Common Failure Modes
"Every source seems unreliable now." If you are scoring everything low, you may have set your standards impossibly high. No source is perfect. A score of 7 or 8 out of 10 is strong. The scorecard is for comparison โ separating the 3s from the 8s โ not for finding perfection.
"I can't tell if the author is credible." Look them up. Search their name. Do they write about this topic regularly? Do other credible sources cite them? Do they work for a relevant organization? If you cannot find any information about the author at all, that itself is useful information โ it means the source is less accountable.
"I don't know enough about the topic to evaluate the evidence." You do not need to be an expert on the topic. You need to check whether evidence is present, specific, and cited. Even if you do not understand a scientific study, you can check: Is the study named? Can you find it? Was it published in a peer-reviewed journal? These are structural checks, not content checks.
"My parent says the source I scored high is actually unreliable." Good โ discuss it. Ask them to point to specific things your scorecard should have caught. Maybe there is a red flag you have not learned to recognize yet. Add it to your list. The scorecard improves every time you use it.

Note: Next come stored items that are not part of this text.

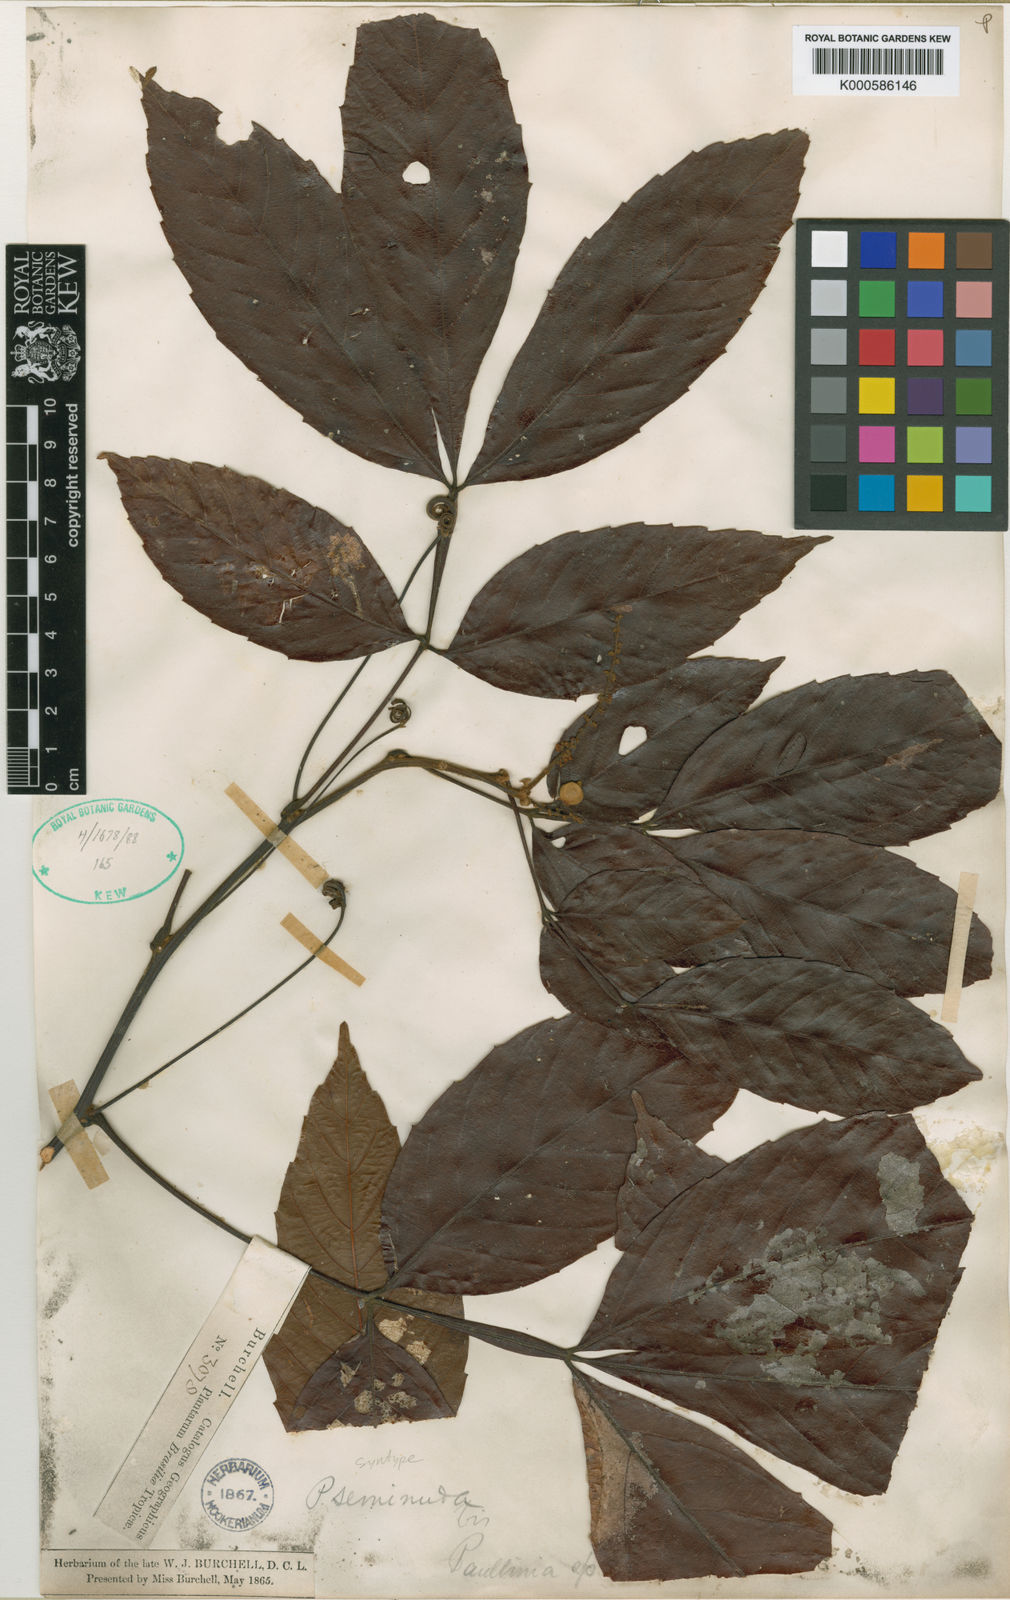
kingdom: Plantae
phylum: Tracheophyta
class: Magnoliopsida
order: Sapindales
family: Sapindaceae
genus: Paullinia
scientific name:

"This takes too long to do for every source." You are right โ and you will not do a full scorecard for every article you ever read. But the Five Checks will become mental habits. After enough practice, you will automatically notice when an author is not listed, when evidence is missing, when the motive is suspicious. The scorecard trains the instinct. Eventually the instinct works on its own.
Extensions
- Evaluate a full news cycle. Pick a major news event and collect coverage of it from five different sources (different outlets, different political perspectives). Score all five. Compare how the same event is framed differently depending on the source's perspective. Write a one-page analysis of the differences.
- Test your friends. Print three sources โ one reliable, one unreliable, one in between โ and ask a friend to rank them from most to least trustworthy. Do they identify the same red flags you would? Teach them the Five Checks and see if their ranking changes.
- Track your own media diet. For one week, keep a log of every source of information you encounter (articles, videos, social media posts, conversations). At the end of the week, estimate what percentage of those sources you would score above a 6 on your scorecard. The number may be lower than you expect.
- Evaluate AI-generated content. Ask a parent to use an AI tool to generate a short article on a topic you know well. Evaluate it with your scorecard. Where does it fail? AI-generated content often scores deceptively high on surface-level checks (clear writing, plausible-sounding claims) but fails on Author, Motive, and Verification. This is the frontier of source evaluation, and you are already equipped for it.